• Exercise requirements:
Below are records; reproduce exactly the lines from the one that has "Equivalent % Phenol |" through the one that has "THE ACTIVE HONEY FACTOR PROJECT Oct", ends included, and nothing more.

Records from a data collection:
════════════════════

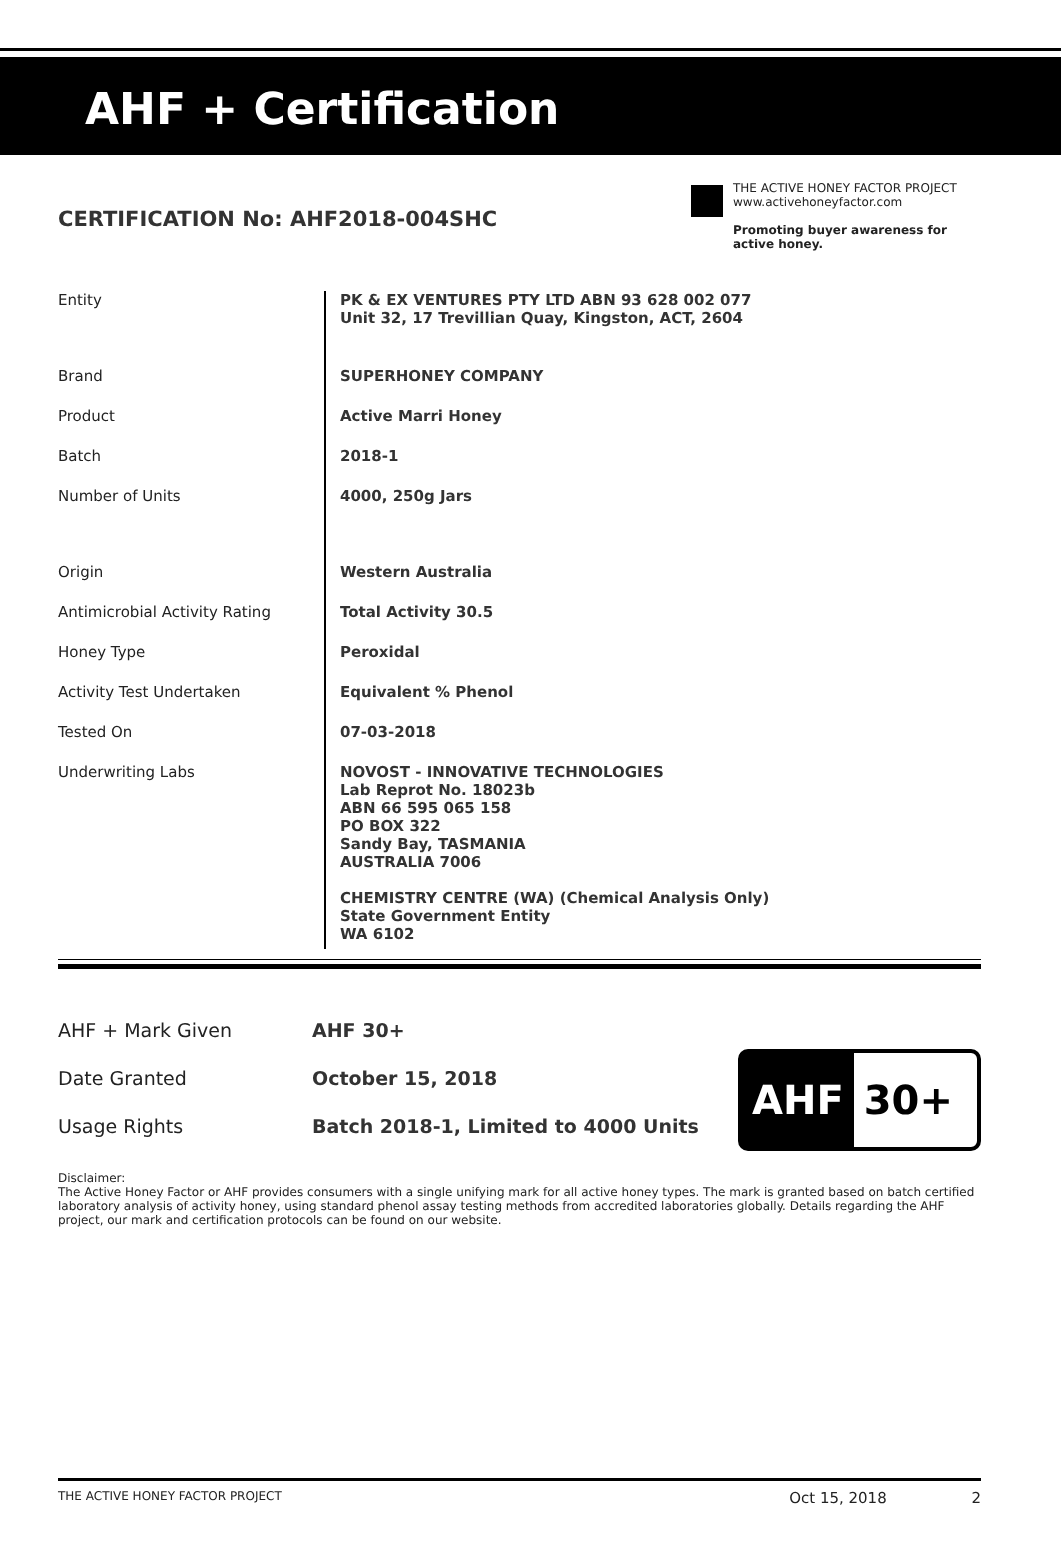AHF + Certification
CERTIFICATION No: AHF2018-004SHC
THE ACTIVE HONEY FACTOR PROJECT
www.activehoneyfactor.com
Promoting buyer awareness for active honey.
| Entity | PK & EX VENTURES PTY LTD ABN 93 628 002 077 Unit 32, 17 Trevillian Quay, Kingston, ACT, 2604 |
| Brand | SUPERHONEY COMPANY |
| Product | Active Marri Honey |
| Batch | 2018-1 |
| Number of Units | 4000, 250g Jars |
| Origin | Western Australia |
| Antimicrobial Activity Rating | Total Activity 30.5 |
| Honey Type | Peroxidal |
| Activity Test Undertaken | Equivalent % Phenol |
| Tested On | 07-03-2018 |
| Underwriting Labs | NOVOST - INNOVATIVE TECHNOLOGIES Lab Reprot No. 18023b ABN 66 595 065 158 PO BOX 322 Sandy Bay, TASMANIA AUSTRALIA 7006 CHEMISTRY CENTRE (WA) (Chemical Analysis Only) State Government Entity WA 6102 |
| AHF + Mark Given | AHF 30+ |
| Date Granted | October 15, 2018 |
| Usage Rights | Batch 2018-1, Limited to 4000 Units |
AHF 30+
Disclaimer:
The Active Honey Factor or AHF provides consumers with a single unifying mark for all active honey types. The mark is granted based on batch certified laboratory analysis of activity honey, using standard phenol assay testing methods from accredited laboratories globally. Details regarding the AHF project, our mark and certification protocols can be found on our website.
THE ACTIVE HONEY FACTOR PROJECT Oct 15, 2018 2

════════════════════

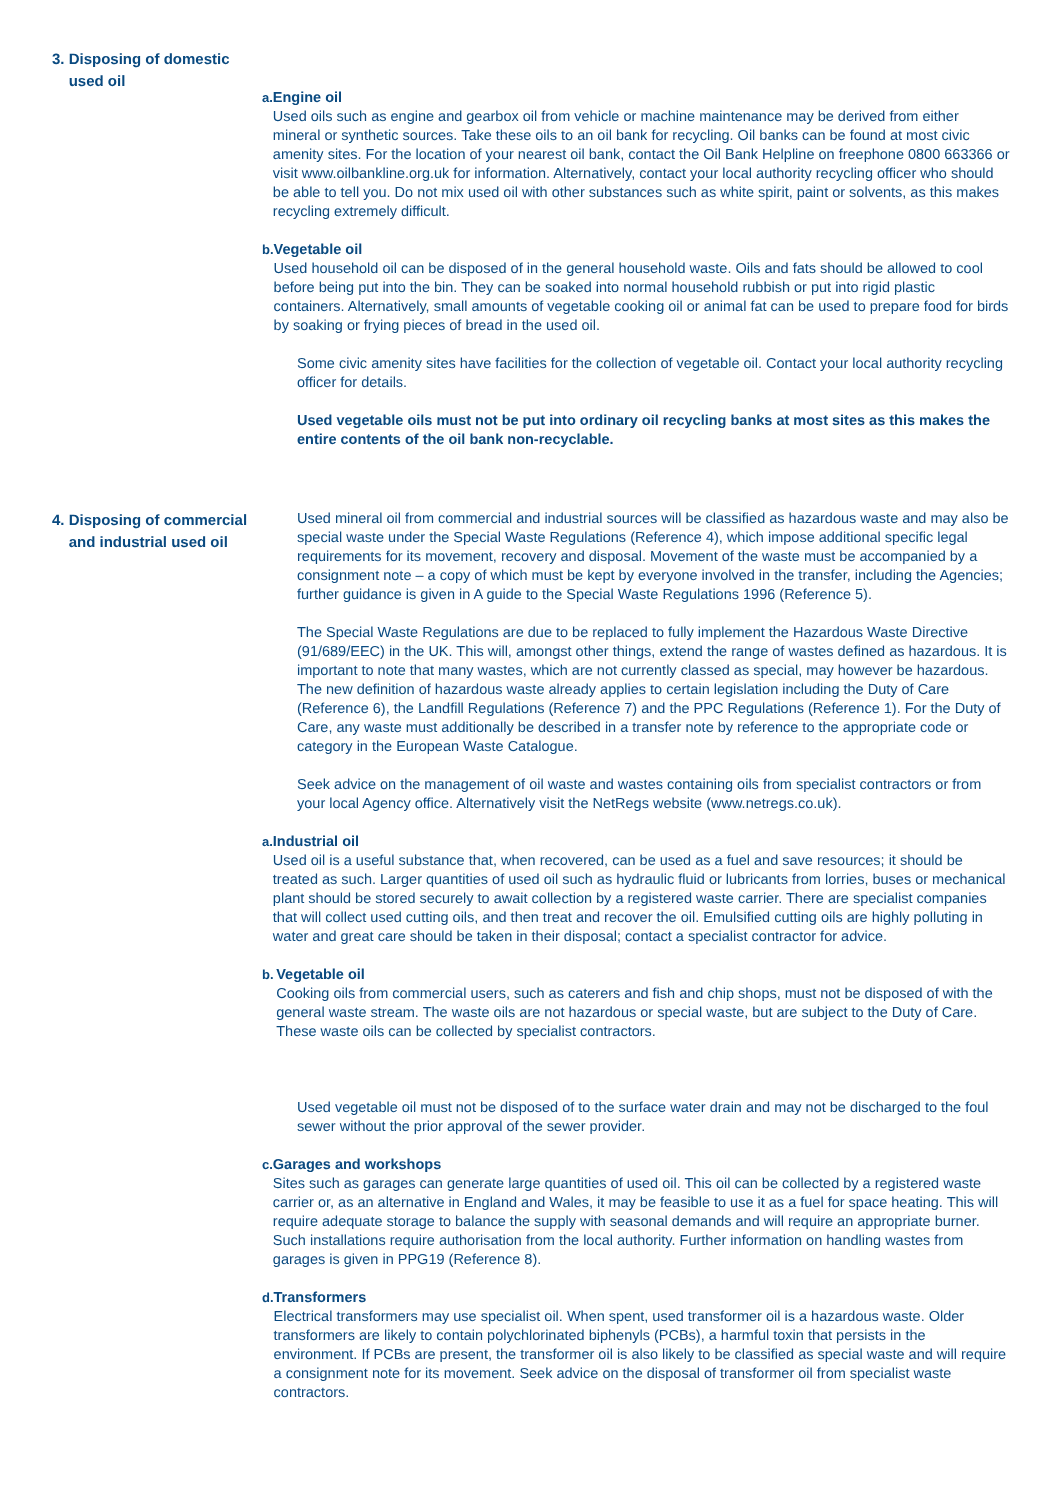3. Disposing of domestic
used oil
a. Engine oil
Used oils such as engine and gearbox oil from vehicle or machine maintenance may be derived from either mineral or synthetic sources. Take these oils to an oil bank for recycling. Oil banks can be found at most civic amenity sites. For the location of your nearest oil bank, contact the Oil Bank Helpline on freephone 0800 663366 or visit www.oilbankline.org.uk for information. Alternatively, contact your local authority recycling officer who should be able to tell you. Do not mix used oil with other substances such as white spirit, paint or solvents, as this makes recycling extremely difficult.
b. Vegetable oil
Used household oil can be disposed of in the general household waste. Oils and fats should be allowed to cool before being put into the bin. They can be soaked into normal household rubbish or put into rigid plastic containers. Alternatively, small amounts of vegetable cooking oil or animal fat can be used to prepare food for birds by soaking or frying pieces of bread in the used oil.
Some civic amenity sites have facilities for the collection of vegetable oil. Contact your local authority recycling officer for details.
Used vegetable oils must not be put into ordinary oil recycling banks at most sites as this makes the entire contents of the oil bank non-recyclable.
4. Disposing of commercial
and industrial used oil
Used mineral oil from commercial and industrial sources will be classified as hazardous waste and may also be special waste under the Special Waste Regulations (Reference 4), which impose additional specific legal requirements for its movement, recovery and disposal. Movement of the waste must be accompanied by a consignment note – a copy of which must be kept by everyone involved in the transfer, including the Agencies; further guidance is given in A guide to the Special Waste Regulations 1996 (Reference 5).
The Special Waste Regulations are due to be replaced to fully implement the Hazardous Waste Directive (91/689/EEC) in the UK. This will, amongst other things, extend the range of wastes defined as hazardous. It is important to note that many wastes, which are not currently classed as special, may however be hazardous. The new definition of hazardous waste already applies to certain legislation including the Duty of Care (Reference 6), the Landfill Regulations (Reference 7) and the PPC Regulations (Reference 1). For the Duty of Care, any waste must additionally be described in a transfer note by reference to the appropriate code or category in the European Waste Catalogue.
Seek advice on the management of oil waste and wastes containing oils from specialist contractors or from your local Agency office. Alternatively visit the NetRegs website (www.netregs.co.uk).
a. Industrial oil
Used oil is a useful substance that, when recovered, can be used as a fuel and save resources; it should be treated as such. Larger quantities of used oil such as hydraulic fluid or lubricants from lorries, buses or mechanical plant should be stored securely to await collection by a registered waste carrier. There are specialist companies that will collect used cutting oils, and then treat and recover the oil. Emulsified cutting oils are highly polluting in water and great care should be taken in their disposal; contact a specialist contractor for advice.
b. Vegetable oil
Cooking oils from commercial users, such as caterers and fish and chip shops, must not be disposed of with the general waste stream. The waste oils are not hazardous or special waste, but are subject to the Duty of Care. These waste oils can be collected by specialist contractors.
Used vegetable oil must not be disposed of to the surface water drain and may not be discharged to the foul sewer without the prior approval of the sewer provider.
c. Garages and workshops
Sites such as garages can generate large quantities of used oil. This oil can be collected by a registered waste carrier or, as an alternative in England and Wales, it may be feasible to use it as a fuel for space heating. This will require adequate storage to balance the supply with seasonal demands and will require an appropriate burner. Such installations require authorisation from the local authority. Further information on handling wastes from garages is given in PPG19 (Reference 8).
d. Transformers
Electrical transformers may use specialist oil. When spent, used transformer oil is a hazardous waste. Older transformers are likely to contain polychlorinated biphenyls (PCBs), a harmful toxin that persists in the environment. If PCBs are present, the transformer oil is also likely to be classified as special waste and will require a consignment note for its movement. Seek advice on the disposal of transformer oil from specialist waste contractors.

════════════════════

• Output of the exercise:
| Activity Test Undertaken | Equivalent % Phenol |
| Tested On | 07-03-2018 |
| Underwriting Labs | NOVOST - INNOVATIVE TECHNOLOGIES Lab Reprot No. 18023b ABN 66 595 065 158 PO BOX 322 Sandy Bay, TASMANIA AUSTRALIA 7006 CHEMISTRY CENTRE (WA) (Chemical Analysis Only) State Government Entity WA 6102 |
| AHF + Mark Given | AHF 30+ |
| Date Granted | October 15, 2018 |
| Usage Rights | Batch 2018-1, Limited to 4000 Units |
AHF 30+
Disclaimer:
The Active Honey Factor or AHF provides consumers with a single unifying mark for all active honey types. The mark is granted based on batch certified laboratory analysis of activity honey, using standard phenol assay testing methods from accredited laboratories globally. Details regarding the AHF project, our mark and certification protocols can be found on our website.
THE ACTIVE HONEY FACTOR PROJECT Oct 15, 2018 2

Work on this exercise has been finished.